(Madrid) Grande figure du cinéma espagnol et européen, le réalisateur Carlos Saura, auteur d’une cinquantaine de films dont Cria cuervos en 1975, est décédé vendredi chez lui, près de Madrid, à l’âge de 91 ans.

« L’Académie du cinéma a le profond regret d’annoncer le décès de Carlos Saura […], l’un des cinéastes fondamentaux de l’histoire du cinéma espagnol, mort aujourd’hui à son domicile à 91 ans » dans la région de Madrid, « entouré de ses êtres chers », a-t-elle annoncé sur Twitter.

« Son dernier film, Las paredes hablan (les murs parlent), était sorti vendredi (dernier), preuve de son activité infatigable et de son amour pour son métier jusqu’à ses derniers instants », a-t-elle encore dit.

« Carlos Saura nous quitte, figure fondamentale de la culture espagnole », a réagi le premier ministre espagnol, Pedro Sanchez.  

« Son talent fait et fera toujours partie du patrimoine culturel de notre histoire grâce à des films inoubliables comme ¡Ay, Carmela! ou La cousine Angélique. Nous disons au revoir au réalisateur de l’imagination, mais son cinéma, lui, reste », a ajouté le dirigeant socialiste.

« Son cinéma ne mourra jamais. Adieu, Carlos Saura », a également tweeté la Maison Royale, avec une photo montrant le cinéaste discutant avec le roi et la reine.

« Artiste total »

Né le 4 janvier 1932 à Huesca (Aragon, nord) dans une famille d’artistes, Carlos Saura, « créateur irremplaçable », devait recevoir samedi un Goya d’honneur lors de la cérémonie des récompenses du cinéma espagnol qui se tient à Séville.  

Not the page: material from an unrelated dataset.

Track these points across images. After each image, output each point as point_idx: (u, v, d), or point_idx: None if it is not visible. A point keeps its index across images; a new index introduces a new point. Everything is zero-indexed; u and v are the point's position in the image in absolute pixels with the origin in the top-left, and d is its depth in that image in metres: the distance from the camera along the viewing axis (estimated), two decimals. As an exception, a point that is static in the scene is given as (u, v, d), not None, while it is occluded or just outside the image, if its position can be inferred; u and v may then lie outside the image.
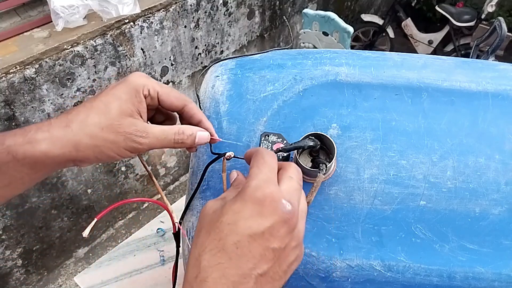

Le monde du cinéma espagnol, dont Saura était l’un des grands noms avec Luis Buñuel ou Pedro Almodovar, a salué la mémoire d’un « artiste total » ayant « reçu tous les prix imaginables durant sa carrière », selon les mots du ministre de la Culture, Miquel Iceta.

« Avec Carlos Saura, se meurt une partie ô combien importante de l’histoire du cinéma espagnol. Il laisse derrière lui une œuvre indispensable pour la réflexion profonde sur les comportements de l’être humain. Repose en paix mon ami », a réagi pour sa part l’acteur star Antonio Banderas.

Publiant une photo d’elle enfant sur les genoux de son père, sa fille Anna Saura, qu’il avait eue avec l’actrice Eulalia Ramón, lui a dit : « Repose en paix, merci pour tout. Je t’aime pour toujours ».

L’ancien président du Festival de Cannes Gilles Jacob a pour sa part salué un « artiste brillant, sophistiqué, d’une grande tendresse pour les gens humbles mais également un être d’une qualité humaine exceptionnelle ».

Cria cuervos

Réalisateur en 1975 de Cria cuervos – allégorie de la dictature qui a asphyxié son pays jusqu’à cette année-là et qui avait été prix du jury à Cannes –, Carlos Saura a d’abord placé son œuvre sous le signe du réalisme social avant de privilégier des films musicaux, notamment sur le flamenco, devenant, un peu malgré lui, un ambassadeur de la culture espagnole, mais pas uniquement.

Le premier ministre portugais António Costa a d’ailleurs voulu « rappeler la contribution fondamentale que son film Fados, a apportée à la candidature réussie du fado au patrimoine culturel immatériel de l’humanité.

Saura, qui a tourné au total une cinquantaine de films, a obtenu sa première reconnaissance internationale en 1966 à Berlin avec un Ours d’argent pour La Chasse.

Il avait obtenu de nouveau la même récompense avec Peppermint frappé deux ans plus tard tandis que La cousine Angélique avait été aussi prix du jury à Cannes en 1974.

En 2016, dans un entretien avec l’AFP, le cinéaste avait affirmé que la reconnaissance dans son pays était venue « avec la vieillesse », se remémorant des critiques, parfois féroces, reçues par ses premiers films.

Il avait même estimé que s’il s’en était tenu aux soutiens reçus en Espagne, il n’aurait « tourné qu’un seul film », disant devoir « beaucoup » à la France, où il se rendait régulièrement.

Photographe depuis sa plus tendre enfance, le cinéaste a mis beaucoup de temps à montrer ses images. « Je gardais mes photos pour moi, jusqu’à ce qu’un ami me convainque de les exposer », confiait-il. Son premier livre de clichés a été publié en 2003.

Plusieurs fois marié et père de plusieurs enfants, il avait notamment été en couple avec Geraldine Chaplin, sa muse avec qui il avait eu un enfant.